So-called short-sales of homes are rising, according to HOPE NOW, a private-sector alliance of mortgage investors, servicers, insurers and non-profit counselors.
The number of short-sales — when banks accept less money for a home than is currently owed on the mortgage — crept up in August from the previous month. In theory, that’s good news because an uptick in short-sales should fewer homes going into foreclosure.
But that’s not the case yet. August foreclosure sales increased 12 percent from July, and foreclosure starts grew 14 percent. Faith Schwartz, executive director of HOPE NOW, attributed the rise to lenders clearing their foreclosure backlog, noting that many of the foreclosures have been in process for at least a year.

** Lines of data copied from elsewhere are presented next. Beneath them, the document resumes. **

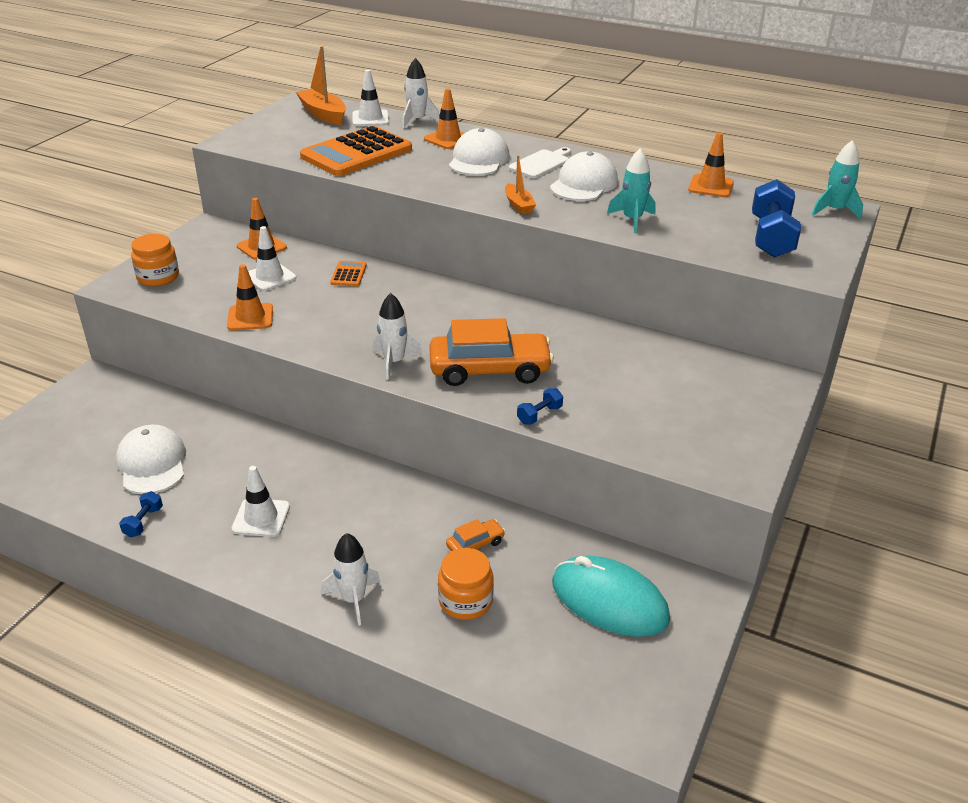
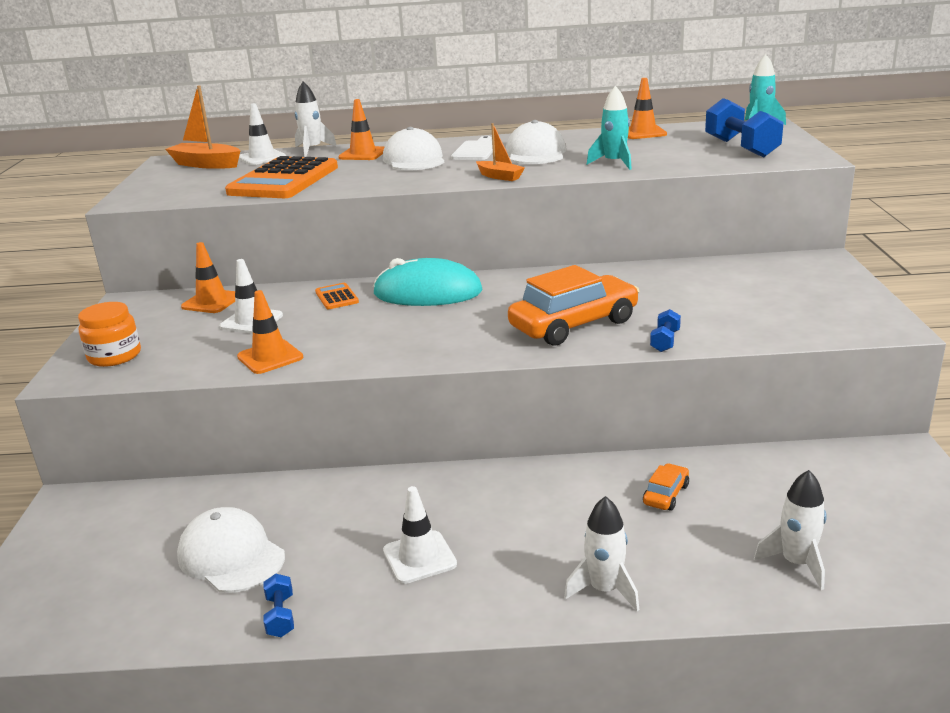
camera: 25 degrees left, 10 degrees down
white rocket [373,293,423,379] -> white rocket moved to [754,470,826,590]
orange jar [438,548,494,620] -> none
turquoise mouse [552,556,670,637] -> turquoise mouse moved to [373,258,483,306]

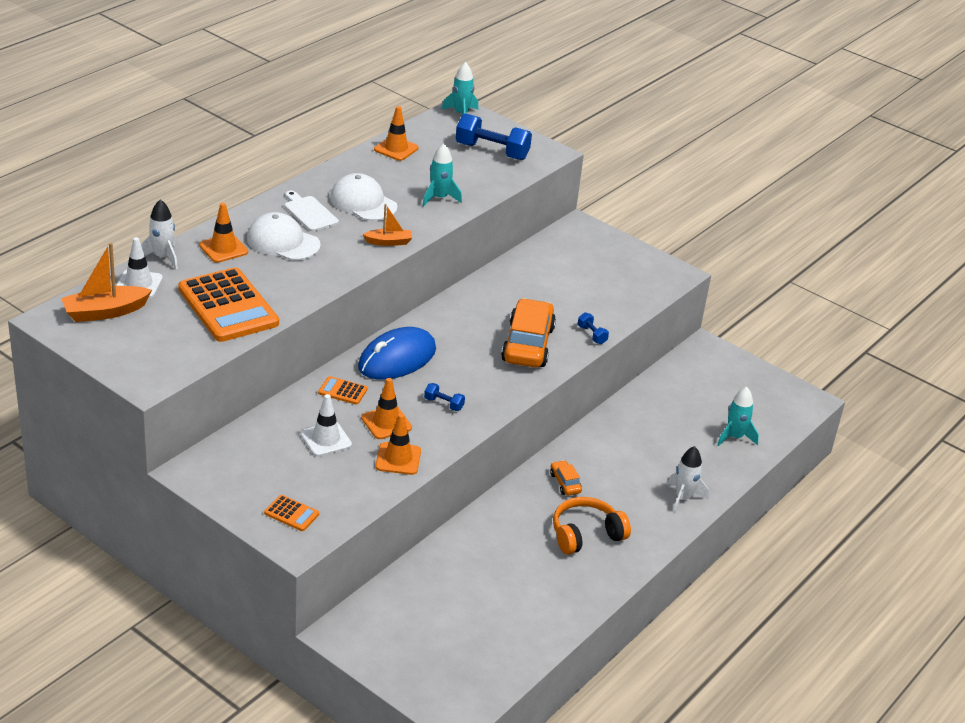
camera: 55 degrees left, 10 degrees up
orange jar [78,302,141,367] -> orange calculator [264,495,319,531]
white cap [177,507,285,593] -> none
orange traffic cone [181,242,235,313] -> orange traffic cone moved to [361,378,412,439]
blue dumbbell [263,574,294,637] -> blue dumbbell moved to [424,383,465,411]
turquoise mouse [373,258,483,306] -> blue mouse [358,327,436,380]
white traffic cone [383,486,457,584] -> orange headphones [553,497,631,555]
orange car [643,463,689,511] -> orange car moved to [550,460,582,496]
white rocket [754,470,826,590] -> turquoise rocket [717,387,759,446]

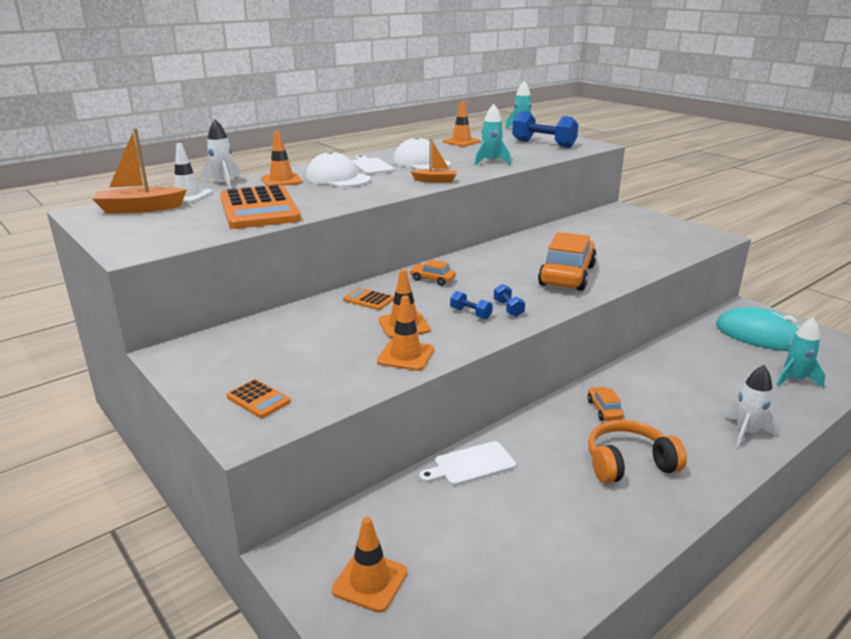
camera: 15 degrees right, 10 degrees down
white traffic cone [301,394,352,457] -> none
blue mouse [358,327,436,380] -> orange car [409,260,456,286]
blue dumbbell [578,312,609,344] -> blue dumbbell moved to [494,284,525,317]
none -> orange traffic cone [332,517,407,613]
none -> white cutting board [419,441,516,486]
none -> turquoise mouse [716,307,800,351]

“The incentives for short-sales continue to increase,” she said. “The $25 billion foreclosure settlement, and the fact that many servicers aren’t used to holding on to foreclosures or [real-estate owned properties] means incentive is increasing.”
The goal is to resolve foreclosures before homes end up sitting abandoned and blighting the surrounding community, Schwartz added.
The data also suggest that more homeowners are making mortgage payments on time. The number of homeowners delinquent 60 days or more on their mortgage fell 2 percent in August, down to 2.42 million. In July, 2.47 million homeowners were seriously delinquent on their mortgages. Fewer borrowers are falling behind at least 60 days on their mortgages, and there are fewer current (30 day) defaults.
“While this is almost 40 percent lower than the all-time high of 4 million homeowners seriously past-due on their mortgage, we cannot forget there are many more who remain at risk of foreclosure,” Schwartz said, noting that short-sales are an integral part of helping homeowners. Yet many borrowers don’t know a short-sale is an option.
While short-sales, foreclosure starts and foreclosure sales rose in August, the number of homeowners who got mortgage relief in the form of loan modifications fell. Roughly 76,000 homeowners got permanent loan modifications under both both lender programs and the federal government’s Home Affordable Modification Program (HAMP). That’s down from July, when more than 82,000 homeowners received modifications from both HAMP and private companies.
Most loan mods start as HAMP modifications. If the borrower does not meet HAMP standards, they may be considered for alternative, proprietary modifications.
In total, 5.75 million homeowners have received permanent loan modifications since 2007, with more than 543,000 of those modifications occurring since January. Most homeowners who have had loans modified since the beginning of the year have done so through a lender or loan servicer.
Only 143,420 homeowners have received loan mods this year under HAMP which has very rigid documentation and debt-to-income standards. Since 2007, most of the loan mods — nearly 4.7 million — have been completed via proprietary loan modifications. Comparatively, the government’s HAMP program has modified roughly 1.1 million loans since it began reporting in 2009.